Aujourd’hui, la France ne consacre en effet que 2,1% de sa «richesse» au financement de la recherche, plaçant ainsi, pour les chercheurs, la quête d’argent dans les priorités de leur emploi du temps. «On passe nos journées à chercher de l’argent, avec celui consacré à écrire des rapports d’évaluation, cela peut prendre jusqu’à 30% de nos heures de travail, insiste Jean-Charles Lambert, la seule solution pour s’en sortir, c’est de dispatcher ces responsabilités à tous les niveaux au sein de l’équipe, sinon on n’y arrive pas». Et c’est sans compter la charge de travail administratif, les commandes et leur suivi, l’envoi de colis : «On a déplacé le volume de travail lié aux charges administratives des institutions vers les équipes de recherche !».
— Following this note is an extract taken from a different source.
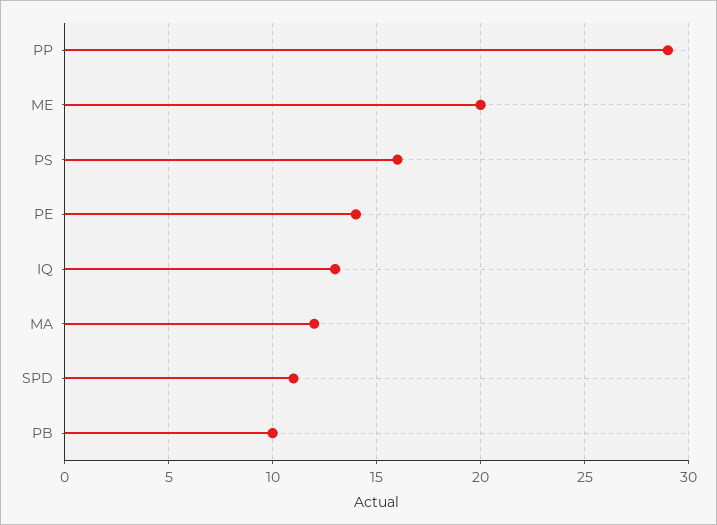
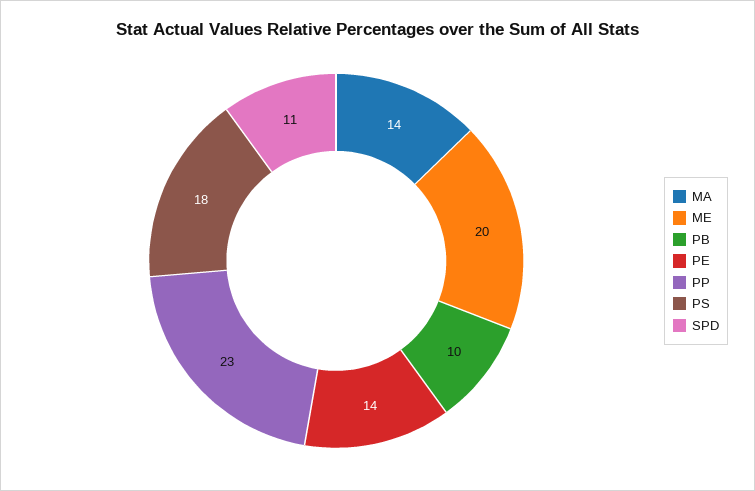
PP: 29 -> 23
PS: 16 -> 18
IQ: 13 -> none
MA: 12 -> 14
«On nous donne de l‘argent sans savoir si cela va être utile ou pas»

L’autre obstacle qu’il identifie, c’est celui des évaluations. «Chercheur, c’est le métier le plus évalué au monde, on l’est constamment, au moment où l’on dépose le projet, lors de la présentation de chaque rapport annuel et au moment du rapport final : cela devient ridicule !», raconte Jean-Charles Lambert. D’autant qu’il y voit l’illustration d’un manque de confiance vis-à-vis du travail des chercheurs. «On nous donne de l’argent sans savoir si cela va être utile ou pas, mais nous sommes des chercheurs, pas des trouveurs ! La recherche a une vocation première, faire progresser la connaissance globale, qu’elle aboutisse à des applications ou à une valorisation, d’accord, mais ce n’est pas le même métier !». Pour Jean-Charles Lambert, «en France on attend trop des projets de recherche qu’ils débouchent sur des applications, mais ce que nous faisons, c’est souvent un travail à perte, ‘high risk, high gain’, comme on dit, et ne pas l’accepter est un vrai problème».

«C’est un métier extraordinaire»

Pourtant, toutes ces contraintes n’entament pas l’enthousiasme du chercheur : «Le plaisir de la découverte gomme toutes les difficultés», souligne-t-il. Et ce plaisir, il se traduit le mieux, selon lui, dans la reconnaissance que procure son métier, celle de ses pairs, liée aux publications, et la reconnaissance de la société, qui lui suffisent pour alimenter son ego : «Quand le chercheur va vers la société civile, il est reconnu, nous le voyons bien lorsque nous intervenons dans des conférences». Même si Jean-Charles Lambert pointe un bémol sur ce registre : «Je ne parle pas de la reconnaissance liée au salaire, notamment pour les débuts de carrière, si l’on se compare à d’autres pays européens, on peut être malheureux !», ironise-t-il.

Pas de quoi malgré tout le décourager : «Le moteur se trouve ailleurs que dans l’argent, c’est un métier extraordinaire, les horaires de travail, vous n’y pensez même pas, dans cette démarche intellectuelle, votre cerveau, vous n’avez jamais envie de l’arrêter !».